• To be done: Reproduce word for word the lines of the entries below, from the line with "collectors: ex herb. E. Drake" up to and including the line with "elevation (m): 30".

========================

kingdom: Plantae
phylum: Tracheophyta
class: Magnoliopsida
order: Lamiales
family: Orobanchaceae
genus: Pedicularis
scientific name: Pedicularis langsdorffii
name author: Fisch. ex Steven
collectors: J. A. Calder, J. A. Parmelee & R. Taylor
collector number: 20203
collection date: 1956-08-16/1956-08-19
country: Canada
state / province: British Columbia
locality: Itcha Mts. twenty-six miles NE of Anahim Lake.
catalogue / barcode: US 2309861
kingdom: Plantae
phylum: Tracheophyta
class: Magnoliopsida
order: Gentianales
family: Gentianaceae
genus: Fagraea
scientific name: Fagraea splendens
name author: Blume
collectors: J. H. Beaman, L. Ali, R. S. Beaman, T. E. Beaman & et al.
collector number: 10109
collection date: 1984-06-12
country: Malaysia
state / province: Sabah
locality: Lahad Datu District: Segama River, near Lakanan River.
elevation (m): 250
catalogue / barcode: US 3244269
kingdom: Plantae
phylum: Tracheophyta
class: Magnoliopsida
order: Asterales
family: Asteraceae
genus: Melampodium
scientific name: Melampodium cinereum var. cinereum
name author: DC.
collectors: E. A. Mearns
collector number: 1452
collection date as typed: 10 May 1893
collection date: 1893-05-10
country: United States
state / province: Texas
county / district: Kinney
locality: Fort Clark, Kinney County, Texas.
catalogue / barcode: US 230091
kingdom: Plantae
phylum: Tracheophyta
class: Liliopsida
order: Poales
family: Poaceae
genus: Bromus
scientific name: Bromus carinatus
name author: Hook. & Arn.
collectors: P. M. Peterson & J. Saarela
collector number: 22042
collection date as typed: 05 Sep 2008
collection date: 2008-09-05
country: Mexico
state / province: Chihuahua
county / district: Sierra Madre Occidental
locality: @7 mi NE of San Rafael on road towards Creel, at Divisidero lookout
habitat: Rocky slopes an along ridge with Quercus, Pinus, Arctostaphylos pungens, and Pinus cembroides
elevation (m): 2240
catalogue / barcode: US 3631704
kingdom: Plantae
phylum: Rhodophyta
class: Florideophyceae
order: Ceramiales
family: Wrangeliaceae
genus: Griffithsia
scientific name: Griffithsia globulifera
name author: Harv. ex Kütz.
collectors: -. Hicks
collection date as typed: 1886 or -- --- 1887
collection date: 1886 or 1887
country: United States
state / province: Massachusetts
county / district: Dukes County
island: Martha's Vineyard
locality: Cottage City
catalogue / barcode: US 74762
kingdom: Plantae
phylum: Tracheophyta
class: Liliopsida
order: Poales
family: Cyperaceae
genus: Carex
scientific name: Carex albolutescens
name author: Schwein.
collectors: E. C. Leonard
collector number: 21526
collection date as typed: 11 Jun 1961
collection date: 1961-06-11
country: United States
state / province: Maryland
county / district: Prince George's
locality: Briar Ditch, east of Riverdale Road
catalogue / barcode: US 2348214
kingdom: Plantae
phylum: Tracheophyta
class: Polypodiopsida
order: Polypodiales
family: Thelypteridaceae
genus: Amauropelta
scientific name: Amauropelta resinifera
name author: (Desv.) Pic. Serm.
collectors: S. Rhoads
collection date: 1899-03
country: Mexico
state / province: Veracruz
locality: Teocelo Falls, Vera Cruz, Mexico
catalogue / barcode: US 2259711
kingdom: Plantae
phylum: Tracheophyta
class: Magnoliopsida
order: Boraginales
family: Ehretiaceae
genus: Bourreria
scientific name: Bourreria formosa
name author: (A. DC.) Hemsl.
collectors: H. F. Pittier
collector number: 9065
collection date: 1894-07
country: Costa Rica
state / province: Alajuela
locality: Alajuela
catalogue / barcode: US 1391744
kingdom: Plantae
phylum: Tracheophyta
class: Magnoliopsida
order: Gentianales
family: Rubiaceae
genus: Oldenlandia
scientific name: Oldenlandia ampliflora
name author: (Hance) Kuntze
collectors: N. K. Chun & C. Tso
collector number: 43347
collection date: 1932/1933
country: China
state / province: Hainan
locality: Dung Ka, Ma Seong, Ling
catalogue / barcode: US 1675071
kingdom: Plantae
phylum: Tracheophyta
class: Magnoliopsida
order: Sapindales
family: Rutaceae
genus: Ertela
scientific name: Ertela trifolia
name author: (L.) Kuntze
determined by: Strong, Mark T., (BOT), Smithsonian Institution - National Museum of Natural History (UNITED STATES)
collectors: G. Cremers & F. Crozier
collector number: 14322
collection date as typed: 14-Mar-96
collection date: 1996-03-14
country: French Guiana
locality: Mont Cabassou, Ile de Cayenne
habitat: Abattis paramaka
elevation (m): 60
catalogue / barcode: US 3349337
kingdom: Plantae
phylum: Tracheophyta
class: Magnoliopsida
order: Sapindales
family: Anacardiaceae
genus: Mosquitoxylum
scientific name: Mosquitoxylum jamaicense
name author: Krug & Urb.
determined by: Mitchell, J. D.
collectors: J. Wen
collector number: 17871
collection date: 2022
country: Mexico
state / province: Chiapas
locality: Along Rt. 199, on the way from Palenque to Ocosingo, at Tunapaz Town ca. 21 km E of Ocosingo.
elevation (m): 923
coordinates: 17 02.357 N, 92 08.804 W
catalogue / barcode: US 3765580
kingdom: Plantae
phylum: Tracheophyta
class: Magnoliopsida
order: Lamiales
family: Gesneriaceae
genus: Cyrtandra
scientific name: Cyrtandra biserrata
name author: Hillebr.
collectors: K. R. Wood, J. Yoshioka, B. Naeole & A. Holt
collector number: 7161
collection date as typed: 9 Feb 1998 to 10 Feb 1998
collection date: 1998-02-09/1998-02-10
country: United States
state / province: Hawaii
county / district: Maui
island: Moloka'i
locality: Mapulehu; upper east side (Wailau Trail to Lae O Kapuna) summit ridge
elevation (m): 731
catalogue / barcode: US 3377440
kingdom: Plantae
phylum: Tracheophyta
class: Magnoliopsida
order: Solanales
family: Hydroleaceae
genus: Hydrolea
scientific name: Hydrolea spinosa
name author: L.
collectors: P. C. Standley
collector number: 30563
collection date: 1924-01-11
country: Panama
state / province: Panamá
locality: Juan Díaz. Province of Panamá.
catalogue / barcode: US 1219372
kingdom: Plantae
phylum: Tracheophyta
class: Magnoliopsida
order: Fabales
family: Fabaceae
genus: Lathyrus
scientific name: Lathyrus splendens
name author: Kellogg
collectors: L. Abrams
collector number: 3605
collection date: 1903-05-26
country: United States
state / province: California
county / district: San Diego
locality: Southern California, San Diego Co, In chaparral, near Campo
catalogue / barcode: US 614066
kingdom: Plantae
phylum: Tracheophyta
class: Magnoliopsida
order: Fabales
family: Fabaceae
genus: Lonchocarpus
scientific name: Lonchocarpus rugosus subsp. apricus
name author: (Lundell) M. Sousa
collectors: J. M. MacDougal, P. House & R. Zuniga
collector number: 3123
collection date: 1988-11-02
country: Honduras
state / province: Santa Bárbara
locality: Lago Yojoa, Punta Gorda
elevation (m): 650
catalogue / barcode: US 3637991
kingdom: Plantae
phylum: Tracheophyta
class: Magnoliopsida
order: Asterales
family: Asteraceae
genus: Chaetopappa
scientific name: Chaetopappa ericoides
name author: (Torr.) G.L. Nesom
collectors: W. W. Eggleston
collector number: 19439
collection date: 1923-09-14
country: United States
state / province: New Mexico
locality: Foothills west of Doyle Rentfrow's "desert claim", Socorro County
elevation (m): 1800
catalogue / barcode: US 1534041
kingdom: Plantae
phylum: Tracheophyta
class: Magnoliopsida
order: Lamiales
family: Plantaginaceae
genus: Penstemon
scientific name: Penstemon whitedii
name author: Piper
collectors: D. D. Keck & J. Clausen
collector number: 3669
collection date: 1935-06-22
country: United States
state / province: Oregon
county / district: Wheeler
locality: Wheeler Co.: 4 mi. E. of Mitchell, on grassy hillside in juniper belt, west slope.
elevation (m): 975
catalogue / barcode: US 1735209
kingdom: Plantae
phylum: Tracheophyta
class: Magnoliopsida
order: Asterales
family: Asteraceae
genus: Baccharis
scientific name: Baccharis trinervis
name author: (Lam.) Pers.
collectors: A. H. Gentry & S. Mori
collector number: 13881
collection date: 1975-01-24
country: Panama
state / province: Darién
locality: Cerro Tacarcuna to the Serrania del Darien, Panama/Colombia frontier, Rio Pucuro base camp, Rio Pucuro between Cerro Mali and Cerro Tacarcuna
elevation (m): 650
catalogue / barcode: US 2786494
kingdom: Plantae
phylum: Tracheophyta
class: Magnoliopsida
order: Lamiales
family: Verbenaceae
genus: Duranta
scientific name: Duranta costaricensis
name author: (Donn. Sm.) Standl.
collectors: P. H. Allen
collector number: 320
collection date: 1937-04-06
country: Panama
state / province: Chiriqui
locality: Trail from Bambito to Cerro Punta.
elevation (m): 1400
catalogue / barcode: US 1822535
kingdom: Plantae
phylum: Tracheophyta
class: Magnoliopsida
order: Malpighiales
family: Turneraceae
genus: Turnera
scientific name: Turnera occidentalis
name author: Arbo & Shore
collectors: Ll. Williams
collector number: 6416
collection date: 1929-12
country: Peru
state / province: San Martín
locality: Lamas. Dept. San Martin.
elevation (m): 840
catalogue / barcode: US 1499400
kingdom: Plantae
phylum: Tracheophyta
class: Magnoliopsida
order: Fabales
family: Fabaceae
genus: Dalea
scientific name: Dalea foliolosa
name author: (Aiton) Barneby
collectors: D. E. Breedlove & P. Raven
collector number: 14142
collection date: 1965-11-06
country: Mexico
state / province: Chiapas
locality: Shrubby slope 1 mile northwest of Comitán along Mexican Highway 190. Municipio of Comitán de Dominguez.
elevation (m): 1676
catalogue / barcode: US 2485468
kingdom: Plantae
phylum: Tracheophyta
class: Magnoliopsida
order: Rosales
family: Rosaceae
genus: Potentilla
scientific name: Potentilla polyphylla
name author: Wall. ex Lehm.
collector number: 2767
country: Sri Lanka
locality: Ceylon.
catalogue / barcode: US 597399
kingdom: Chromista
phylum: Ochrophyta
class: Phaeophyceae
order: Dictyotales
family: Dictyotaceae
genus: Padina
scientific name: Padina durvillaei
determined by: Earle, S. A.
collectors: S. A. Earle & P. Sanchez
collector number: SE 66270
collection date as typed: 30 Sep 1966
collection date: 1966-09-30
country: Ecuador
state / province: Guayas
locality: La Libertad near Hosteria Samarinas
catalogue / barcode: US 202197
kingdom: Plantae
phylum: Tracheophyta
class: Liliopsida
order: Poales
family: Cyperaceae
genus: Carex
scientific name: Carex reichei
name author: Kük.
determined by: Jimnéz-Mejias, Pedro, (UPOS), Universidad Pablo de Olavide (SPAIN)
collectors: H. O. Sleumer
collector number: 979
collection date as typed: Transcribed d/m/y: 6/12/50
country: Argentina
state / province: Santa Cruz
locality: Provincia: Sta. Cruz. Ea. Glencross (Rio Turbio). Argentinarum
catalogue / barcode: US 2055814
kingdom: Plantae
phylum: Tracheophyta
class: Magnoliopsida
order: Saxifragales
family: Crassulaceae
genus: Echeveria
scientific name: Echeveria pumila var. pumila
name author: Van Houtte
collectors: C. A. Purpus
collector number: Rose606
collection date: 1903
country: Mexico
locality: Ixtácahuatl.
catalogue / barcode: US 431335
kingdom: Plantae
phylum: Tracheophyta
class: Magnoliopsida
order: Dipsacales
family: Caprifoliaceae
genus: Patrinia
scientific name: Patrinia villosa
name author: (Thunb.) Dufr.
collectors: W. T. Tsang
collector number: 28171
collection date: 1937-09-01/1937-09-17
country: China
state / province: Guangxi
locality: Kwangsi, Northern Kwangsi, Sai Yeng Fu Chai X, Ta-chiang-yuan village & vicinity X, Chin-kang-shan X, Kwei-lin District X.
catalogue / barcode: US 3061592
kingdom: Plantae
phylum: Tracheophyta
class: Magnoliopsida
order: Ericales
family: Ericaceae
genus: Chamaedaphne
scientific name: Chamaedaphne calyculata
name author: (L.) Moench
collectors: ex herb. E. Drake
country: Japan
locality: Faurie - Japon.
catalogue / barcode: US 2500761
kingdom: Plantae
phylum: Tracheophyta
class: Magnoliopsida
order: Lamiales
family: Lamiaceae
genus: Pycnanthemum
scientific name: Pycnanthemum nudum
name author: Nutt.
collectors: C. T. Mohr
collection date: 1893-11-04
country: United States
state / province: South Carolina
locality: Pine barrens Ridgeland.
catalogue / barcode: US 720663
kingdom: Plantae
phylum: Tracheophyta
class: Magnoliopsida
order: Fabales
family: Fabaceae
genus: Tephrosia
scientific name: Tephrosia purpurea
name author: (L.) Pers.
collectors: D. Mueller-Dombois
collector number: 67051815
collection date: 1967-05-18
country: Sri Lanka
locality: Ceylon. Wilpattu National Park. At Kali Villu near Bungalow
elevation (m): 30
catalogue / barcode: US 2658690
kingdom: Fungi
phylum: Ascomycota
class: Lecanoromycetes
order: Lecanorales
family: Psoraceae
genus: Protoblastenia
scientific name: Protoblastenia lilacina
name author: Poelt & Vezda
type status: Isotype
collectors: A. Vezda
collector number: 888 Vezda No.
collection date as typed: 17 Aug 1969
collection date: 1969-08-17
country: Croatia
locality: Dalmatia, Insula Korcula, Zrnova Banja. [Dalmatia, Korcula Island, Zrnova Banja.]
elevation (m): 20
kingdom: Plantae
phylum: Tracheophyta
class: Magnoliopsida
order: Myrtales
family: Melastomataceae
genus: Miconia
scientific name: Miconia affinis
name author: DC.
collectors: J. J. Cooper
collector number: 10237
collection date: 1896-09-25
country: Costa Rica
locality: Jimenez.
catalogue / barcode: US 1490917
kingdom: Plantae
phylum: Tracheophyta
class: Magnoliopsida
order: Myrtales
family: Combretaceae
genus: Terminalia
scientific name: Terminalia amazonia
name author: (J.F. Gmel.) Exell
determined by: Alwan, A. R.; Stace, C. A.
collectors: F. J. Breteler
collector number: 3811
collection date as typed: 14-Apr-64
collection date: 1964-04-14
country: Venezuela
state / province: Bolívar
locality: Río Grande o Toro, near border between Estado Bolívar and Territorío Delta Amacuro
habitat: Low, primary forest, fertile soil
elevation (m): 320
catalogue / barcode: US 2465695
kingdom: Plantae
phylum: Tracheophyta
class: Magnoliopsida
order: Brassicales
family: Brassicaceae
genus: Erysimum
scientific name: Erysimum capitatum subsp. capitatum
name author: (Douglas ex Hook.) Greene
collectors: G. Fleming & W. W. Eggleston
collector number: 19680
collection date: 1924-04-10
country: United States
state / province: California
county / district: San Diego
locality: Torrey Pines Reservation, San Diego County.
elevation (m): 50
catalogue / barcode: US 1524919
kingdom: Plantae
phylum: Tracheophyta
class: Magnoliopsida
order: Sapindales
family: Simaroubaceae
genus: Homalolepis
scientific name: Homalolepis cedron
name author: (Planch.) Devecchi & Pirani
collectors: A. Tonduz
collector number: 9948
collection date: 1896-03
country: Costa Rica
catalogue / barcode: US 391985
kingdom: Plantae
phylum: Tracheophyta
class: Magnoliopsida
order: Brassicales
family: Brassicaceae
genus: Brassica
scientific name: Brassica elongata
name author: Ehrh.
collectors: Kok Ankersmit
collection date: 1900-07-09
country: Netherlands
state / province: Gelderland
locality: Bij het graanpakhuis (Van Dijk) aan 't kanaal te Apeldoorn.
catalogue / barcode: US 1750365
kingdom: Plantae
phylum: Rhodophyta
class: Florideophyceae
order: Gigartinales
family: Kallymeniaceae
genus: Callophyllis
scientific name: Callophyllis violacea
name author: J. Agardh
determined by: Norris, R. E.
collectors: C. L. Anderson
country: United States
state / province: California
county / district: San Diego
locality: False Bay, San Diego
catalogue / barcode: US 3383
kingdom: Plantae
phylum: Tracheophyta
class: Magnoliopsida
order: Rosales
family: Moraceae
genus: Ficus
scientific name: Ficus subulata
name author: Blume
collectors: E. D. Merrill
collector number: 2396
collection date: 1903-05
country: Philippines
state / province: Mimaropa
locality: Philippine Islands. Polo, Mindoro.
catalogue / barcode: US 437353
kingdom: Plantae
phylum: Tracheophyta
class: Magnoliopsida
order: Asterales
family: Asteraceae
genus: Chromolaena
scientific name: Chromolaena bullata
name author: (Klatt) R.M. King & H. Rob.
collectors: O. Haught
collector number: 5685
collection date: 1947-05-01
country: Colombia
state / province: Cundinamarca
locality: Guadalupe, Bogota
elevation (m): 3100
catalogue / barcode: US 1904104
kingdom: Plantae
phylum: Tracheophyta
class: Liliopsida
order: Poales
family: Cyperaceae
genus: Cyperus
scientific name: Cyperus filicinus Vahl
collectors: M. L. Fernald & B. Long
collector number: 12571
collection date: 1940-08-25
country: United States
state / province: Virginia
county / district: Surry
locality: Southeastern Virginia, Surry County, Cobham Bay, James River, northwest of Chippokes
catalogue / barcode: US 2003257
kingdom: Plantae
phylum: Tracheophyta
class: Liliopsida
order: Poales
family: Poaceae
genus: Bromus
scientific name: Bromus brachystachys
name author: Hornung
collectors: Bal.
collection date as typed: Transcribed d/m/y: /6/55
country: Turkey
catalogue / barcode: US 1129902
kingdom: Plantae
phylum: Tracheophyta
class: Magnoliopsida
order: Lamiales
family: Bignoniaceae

========================

• Answer to the exercise:
collectors: ex herb. E. Drake
country: Japan
locality: Faurie - Japon.
catalogue / barcode: US 2500761
kingdom: Plantae
phylum: Tracheophyta
class: Magnoliopsida
order: Lamiales
family: Lamiaceae
genus: Pycnanthemum
scientific name: Pycnanthemum nudum
name author: Nutt.
collectors: C. T. Mohr
collection date: 1893-11-04
country: United States
state / province: South Carolina
locality: Pine barrens Ridgeland.
catalogue / barcode: US 720663
kingdom: Plantae
phylum: Tracheophyta
class: Magnoliopsida
order: Fabales
family: Fabaceae
genus: Tephrosia
scientific name: Tephrosia purpurea
name author: (L.) Pers.
collectors: D. Mueller-Dombois
collector number: 67051815
collection date: 1967-05-18
country: Sri Lanka
locality: Ceylon. Wilpattu National Park. At Kali Villu near Bungalow
elevation (m): 30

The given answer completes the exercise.